As maiores limitações da liberdade são constituídas
por várias formas de violência exterior, e muitas vezes os que por elas são
responsáveis pretendem justificar com a defesa de princípios – religiosos,
morais, políticos, culturais – até as
próprias ofensas aos mais incontestáveis direitos da liberdade e da democracia.
Essa violência é tanto mais grave quanto muitas
vezes não só limita a concretização externa das decisões interiores, mas também
acaba por afectar a liberdade interior, quando as pessoas são de tal modo
vilipendiadas que a sua situação material as faz conhecer os limites da
abjecção.
A violência que coarcta a liberdade concretiza-se
de vários modos:
– imposição directa e explícita de pontos de vista
e comportamentos. Os indivíduos são constrangidos a participar em
manifestações, a fazer declarações e a assinar documentos cujo conteúdo está em
oposição com as suas convicções profundas; os que não acatam essas imposições
tornam-se vítimas de múltiplas sanções: multas pecuniárias, sevícias,
mutilações, prisão, sequestro de bens, perda de emprego ou impossibilidade
de a ele aceder, penalizações na avaliação e afastamento ou impossibilidade de
evolução na carreira profissional.
Por vezes – e isso torna-se psicologicamente mais
doloroso – a violência atinge não só a pessoa directamente visada mas também os
seus familiares e parentes, sem excluir as próprias crianças, que se tornam
vítimas de maus-tratos e de descriminações injustificadas.
O receio da indigência material leva muitas pessoas
a ceder e a acatar as imposições dos tiranos.
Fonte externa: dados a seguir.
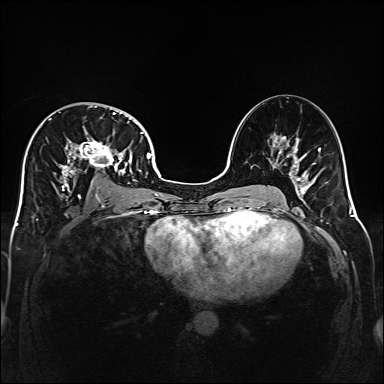
Breast MRI (dynamic contrast-enhanced), one axial slice; position 91 of 160 along the scan axis; dynamic contrast-enhanced series, time point 2 of 6 at this slice position (early post-contrast); 1.5 T; TE 2.3 ms, TR 5.2 ms; 1 mm slice thickness; 384 × 384 image matrix, field of view 320 × 320 mm. Female patient.
Structures marked on this image (semi-automatic segmentation, software-assisted and operator-edited):
- enhancing-tissue mask used for the functional tumour volume (all voxels passing the contrast-enhancement thresholds inside the analysis volume; usually the tumour): box from (x=32, y=106) to (x=141, y=198) px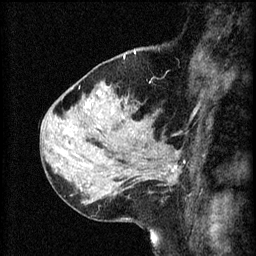
Breast MRI (dynamic contrast-enhanced), one sagittal slice; 3 images stored at this slice position (order not interpretable as contrast timing); 1.5 T; TE 4.2 ms, TR 8.2 ms; 2 mm slice thickness; 256 × 256 image matrix, field of view 180 × 180 mm. Female patient, age 37 years.
Structures marked on this image (semi-automatically segmented with operator editing):
- analysis volume of interest (the breast-tissue region the enhancement analysis was run in; not a lesion): bounding box (x1, y1, x2, y2) in pixels: (124, 138, 185, 193)
- tumour enhancement mask (voxels above the 70 % enhancement threshold inside the analysis volume of interest): (147, 152, 178, 181)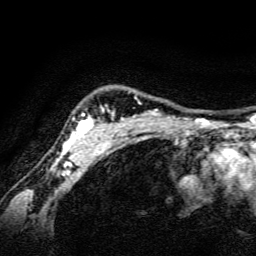
Breast MRI, one axial slice; slice 121 of 134 in the series (ordered by position); cropped to one breast; dynamic contrast-enhanced series, time point 2 of 6 at this slice position (early post-contrast); 3 T; TE 4.7 ms, TR 9 ms; 1.2 mm slice thickness; 256 × 256 image matrix, field of view 160 × 160 mm. Female patient.
Outlined on this slice (semi-automatically segmented with operator editing):
- enhancing-tissue mask used for the functional tumour volume (all voxels passing the contrast-enhancement thresholds inside the analysis volume; usually the tumour): bounding box (x1, y1, x2, y2) in pixels: (54, 107, 159, 165)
Depois de cair na miséria, para
se libertar da abjecção material que as aflige, acabam por se sujeitar, ainda que,
para cúmulo, suceda com frequência que não consigam recuperar a situação
anterior e continuem a ser vítimas das mesmas senão até de maiores injustiças.
A sua indignidade, porém nunca suplantará a daqueles que, desprovidos de
escrúpulos, são capazes de calcar aos pés todos os princípios, desde que isso
lhes abra as portas às benesses do poder.
Modernamente assistimos a uma nova forma de
violação da liberdade mais subtil, e, por isso mesmo, mais cínica e mais
ignóbil.
A organização do mundo actual faz com que muitas
pessoas e instituições, para sobreviverem e realizarem os seus fins, dependam
dos apoios de entidades que detêm o poder e, com ele, a possibilidade de dispor
dos meios financeiros. Aqueles que timbram em defender a sua independência,
mantendo-se incólumes à corrupção, são postos de lado, enquanto os que abdicam
da sua dignidade são servidos com generosidade à mesa do poder.
Noutros tempos, os redactores de jornais e
revistas, assim como os autores de livros e de outras publicações literárias
eram obrigados a submeter as suas obras à censura oficial, antes de as
facultarem ao público, o que só podiam fazer depois de obterem a aprovação e
de, para isso, sofrer os eventuais e frequentes cortes. Esta situação ainda se
mantém em vários países. Hoje, porém, em certos meios “mais evoluídos”,
praticam-se formas de censura mais cínicas, mas subtis e eficientes. Os jornais
são excluídos da publicação remunerada de avisos e editais e os editores de
livros e revistas e, em geral, de obras não gratas ao stablishment, são pura e simplesmente excluídos dessas benesses e
vêem restringidos os seus meios e as suas possibilidades de acção.